## Supplied text

-*-*-

## Interactive Video Playback from WhisperX Transcriptions

1. conda create -n videonlp-env python=3.11 ipykernel pandas ipywidgets ipython

In [None]:
%pip install moviepy
%pip install pygame

In [13]:
path_to_whisperx_csv = "data/data/videonlp/csv/"
path_to_video = "data/data/videonlp/video/"

In [None]:
from moviepy.editor import VideoFileClip




In [None]:
import os
import pandas as pd
from moviepy.editor import VideoFileClip
from IPython.display import display
import ipywidgets as widgets

# Function to load the sentence-level transcript CSV
def load_sentence_level_transcript(csv_path):
    df = pd.read_csv(csv_path)
    return df

# Function to play video from a specific timestamp
def play_video_at_timestamp(video_file, start_time, end_time=None):
    """
    Play the video segment corresponding to the transcript segment.
    This function ensures the timestamps are valid within the video duration.
    """
    clip = VideoFileClip(video_file)
    
    # Check if the start time is within the video duration
    if start_time > clip.duration:
        print(f"Start time {start_time:.2f}s is greater than video duration {clip.duration:.2f}s. Skipping segment.")
        return
    
    # If the end time is provided, check if it is within the video duration
    if end_time and end_time > clip.duration:
        print(f"End time {end_time:.2f}s exceeds video duration {clip.duration:.2f}s. Adjusting end time to video duration.")
        end_time = clip.duration
    
    # Extract and play the subclip
    subclip = clip.subclip(start_time, end_time) if end_time else clip.subclip(start_time)
    subclip.preview()

-*-*-

## To do
[A] Answer these from the video playback notebook:
(i) Which Python version does the conda create command specify?
(ii) What path is assigned to path_to_video?
(iii) In play_video_at_timestamp, what is end_time set to when it exceeds the video's duration?
[B] Please return the part of the video playback notebook from "# Check if the" up to and including "end_time else clip.subclip(start_time)", copied character for character.
Rely on the video playback notebook alone.

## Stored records
-*-*-

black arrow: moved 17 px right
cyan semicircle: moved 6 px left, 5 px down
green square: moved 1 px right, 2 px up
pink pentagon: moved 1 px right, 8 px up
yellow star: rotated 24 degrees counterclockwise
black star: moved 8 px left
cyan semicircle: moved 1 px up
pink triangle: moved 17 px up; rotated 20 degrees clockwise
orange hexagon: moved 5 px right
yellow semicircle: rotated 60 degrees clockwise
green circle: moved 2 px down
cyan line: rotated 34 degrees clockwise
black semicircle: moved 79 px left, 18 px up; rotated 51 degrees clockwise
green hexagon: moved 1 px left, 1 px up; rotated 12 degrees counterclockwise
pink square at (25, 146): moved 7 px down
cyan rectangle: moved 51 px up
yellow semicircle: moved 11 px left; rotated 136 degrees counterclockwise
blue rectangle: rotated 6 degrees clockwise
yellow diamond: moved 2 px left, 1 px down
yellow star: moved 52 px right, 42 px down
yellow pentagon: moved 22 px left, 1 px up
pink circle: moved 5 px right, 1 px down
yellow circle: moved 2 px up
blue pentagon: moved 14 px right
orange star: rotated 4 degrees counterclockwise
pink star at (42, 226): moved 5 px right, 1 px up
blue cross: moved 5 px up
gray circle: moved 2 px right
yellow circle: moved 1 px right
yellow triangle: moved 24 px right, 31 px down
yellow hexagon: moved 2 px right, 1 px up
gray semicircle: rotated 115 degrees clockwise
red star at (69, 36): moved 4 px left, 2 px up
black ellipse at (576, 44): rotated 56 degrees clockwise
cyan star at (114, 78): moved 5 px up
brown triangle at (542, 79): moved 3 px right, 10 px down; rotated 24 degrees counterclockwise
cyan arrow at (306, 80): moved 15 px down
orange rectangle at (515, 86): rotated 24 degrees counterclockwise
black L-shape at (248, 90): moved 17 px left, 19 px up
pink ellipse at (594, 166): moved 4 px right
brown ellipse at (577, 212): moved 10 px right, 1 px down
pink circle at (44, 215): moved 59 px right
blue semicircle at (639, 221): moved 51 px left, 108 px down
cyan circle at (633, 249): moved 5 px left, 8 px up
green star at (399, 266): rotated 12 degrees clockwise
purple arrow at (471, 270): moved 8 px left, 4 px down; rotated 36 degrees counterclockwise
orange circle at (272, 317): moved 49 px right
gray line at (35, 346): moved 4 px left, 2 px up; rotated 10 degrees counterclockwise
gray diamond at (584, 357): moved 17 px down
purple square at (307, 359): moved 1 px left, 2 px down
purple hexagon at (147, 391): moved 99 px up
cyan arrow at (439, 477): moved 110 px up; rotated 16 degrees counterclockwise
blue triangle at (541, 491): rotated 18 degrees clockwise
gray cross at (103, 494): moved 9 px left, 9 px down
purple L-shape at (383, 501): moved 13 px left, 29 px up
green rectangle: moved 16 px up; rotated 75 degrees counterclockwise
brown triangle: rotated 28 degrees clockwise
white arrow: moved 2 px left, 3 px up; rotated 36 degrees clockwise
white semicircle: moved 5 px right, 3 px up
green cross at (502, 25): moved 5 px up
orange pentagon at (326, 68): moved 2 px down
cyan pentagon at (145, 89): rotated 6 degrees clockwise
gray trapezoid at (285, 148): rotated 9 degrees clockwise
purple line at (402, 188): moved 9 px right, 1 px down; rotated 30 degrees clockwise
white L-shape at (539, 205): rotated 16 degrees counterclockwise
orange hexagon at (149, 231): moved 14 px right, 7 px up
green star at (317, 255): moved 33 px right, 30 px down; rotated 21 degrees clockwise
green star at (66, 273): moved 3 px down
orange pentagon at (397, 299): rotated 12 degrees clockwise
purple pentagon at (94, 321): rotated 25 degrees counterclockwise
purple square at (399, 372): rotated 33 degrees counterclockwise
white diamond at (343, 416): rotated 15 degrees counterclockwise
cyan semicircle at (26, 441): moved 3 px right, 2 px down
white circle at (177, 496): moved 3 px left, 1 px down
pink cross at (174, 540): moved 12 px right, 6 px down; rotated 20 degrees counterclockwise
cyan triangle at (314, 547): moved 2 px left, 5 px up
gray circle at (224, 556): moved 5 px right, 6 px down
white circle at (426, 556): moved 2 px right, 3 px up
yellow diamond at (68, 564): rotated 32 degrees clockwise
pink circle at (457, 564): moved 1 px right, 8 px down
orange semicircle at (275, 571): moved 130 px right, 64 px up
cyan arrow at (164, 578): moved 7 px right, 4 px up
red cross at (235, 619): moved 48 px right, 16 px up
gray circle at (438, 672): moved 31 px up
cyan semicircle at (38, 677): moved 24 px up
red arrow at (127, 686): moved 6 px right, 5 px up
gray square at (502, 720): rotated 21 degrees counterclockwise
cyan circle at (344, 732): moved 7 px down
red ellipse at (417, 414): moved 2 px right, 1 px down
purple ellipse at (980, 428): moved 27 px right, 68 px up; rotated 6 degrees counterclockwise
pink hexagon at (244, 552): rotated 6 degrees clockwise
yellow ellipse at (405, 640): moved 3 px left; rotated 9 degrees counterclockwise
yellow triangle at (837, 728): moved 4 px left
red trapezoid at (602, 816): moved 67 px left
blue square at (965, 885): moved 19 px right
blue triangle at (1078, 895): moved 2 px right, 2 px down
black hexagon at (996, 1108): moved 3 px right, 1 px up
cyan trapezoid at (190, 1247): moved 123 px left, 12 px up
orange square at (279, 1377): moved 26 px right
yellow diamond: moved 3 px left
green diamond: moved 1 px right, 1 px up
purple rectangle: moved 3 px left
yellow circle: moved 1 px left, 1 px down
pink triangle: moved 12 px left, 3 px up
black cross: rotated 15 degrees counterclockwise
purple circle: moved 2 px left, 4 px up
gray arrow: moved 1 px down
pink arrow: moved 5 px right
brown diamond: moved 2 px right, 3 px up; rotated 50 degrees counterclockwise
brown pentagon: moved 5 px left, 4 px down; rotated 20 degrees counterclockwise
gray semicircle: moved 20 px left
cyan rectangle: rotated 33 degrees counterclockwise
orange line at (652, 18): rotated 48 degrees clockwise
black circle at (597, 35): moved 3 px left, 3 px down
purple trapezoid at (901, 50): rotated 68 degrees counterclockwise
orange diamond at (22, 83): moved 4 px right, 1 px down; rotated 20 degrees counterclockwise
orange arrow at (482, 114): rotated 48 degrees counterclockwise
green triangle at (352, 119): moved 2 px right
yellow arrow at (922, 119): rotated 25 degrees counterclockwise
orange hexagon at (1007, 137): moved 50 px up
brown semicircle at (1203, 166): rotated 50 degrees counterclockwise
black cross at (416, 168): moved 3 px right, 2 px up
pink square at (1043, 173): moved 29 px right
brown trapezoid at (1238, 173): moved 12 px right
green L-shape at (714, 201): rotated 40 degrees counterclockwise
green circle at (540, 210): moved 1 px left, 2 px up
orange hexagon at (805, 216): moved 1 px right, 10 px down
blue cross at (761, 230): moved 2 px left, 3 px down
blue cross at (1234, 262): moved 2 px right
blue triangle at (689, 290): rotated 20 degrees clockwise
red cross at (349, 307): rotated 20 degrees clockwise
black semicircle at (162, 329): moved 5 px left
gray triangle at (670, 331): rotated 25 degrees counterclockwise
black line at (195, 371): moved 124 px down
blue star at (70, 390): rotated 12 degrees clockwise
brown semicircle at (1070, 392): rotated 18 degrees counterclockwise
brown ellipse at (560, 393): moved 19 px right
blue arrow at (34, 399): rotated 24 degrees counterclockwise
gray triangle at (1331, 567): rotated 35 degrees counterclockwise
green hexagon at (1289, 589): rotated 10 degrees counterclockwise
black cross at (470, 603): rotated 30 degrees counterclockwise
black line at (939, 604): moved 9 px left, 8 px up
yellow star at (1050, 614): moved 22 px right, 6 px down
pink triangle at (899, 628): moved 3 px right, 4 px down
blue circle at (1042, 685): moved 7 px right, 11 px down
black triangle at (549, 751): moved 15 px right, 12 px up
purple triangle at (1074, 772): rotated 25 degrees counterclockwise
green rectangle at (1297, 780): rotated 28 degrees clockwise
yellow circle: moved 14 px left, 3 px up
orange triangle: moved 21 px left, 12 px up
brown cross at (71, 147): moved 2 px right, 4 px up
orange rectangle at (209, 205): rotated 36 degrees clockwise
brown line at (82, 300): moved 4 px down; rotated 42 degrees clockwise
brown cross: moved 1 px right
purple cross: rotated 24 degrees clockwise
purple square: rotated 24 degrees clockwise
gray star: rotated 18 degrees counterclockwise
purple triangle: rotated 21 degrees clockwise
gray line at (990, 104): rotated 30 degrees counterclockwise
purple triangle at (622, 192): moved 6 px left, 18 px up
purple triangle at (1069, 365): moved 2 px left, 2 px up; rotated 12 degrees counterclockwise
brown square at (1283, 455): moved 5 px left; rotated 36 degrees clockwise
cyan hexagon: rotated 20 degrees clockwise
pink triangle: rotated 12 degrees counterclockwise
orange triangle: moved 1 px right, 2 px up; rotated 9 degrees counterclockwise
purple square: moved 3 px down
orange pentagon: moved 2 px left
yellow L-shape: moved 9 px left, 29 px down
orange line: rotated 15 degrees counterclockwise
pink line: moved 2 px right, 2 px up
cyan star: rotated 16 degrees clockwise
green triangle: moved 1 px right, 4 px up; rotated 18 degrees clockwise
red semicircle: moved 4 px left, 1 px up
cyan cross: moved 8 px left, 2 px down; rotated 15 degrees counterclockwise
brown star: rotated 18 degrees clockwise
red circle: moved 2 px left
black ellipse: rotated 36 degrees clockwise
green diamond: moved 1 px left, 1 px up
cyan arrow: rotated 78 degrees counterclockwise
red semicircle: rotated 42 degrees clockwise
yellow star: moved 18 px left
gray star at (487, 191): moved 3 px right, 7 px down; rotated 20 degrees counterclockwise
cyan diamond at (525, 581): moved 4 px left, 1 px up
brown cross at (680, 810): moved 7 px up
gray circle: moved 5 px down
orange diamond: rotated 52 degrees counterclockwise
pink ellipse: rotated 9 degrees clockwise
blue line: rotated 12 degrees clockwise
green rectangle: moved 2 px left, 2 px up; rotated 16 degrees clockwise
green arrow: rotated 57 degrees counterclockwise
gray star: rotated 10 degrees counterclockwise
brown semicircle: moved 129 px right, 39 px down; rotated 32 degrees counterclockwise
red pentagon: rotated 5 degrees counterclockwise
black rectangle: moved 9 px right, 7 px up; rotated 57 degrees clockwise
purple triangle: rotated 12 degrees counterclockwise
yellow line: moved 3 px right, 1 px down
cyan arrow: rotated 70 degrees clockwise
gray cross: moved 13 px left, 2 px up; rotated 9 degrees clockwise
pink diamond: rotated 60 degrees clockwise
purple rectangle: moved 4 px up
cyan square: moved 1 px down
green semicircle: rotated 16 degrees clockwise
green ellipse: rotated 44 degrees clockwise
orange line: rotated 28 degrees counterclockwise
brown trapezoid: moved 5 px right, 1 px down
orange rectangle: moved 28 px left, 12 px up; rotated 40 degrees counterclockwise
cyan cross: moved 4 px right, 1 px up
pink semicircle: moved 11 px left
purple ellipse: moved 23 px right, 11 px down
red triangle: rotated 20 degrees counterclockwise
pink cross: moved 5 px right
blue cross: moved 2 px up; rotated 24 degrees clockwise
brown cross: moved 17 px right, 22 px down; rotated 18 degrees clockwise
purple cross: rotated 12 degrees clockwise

-*-*-

## Full solutions
[A]
(i) 3.11
(ii) "data/data/videonlp/video/"
(iii) clip.duration, the video's duration

[B]
# Check if the start time is within the video duration
    if start_time > clip.duration:
        print(f"Start time {start_time:.2f}s is greater than video duration {clip.duration:.2f}s. Skipping segment.")
        return
    
    # If the end time is provided, check if it is within the video duration
    if end_time and end_time > clip.duration:
        print(f"End time {end_time:.2f}s exceeds video duration {clip.duration:.2f}s. Adjusting end time to video duration.")
        end_time = clip.duration
    
    # Extract and play the subclip
    subclip = clip.subclip(start_time, end_time) if end_time else clip.subclip(start_time)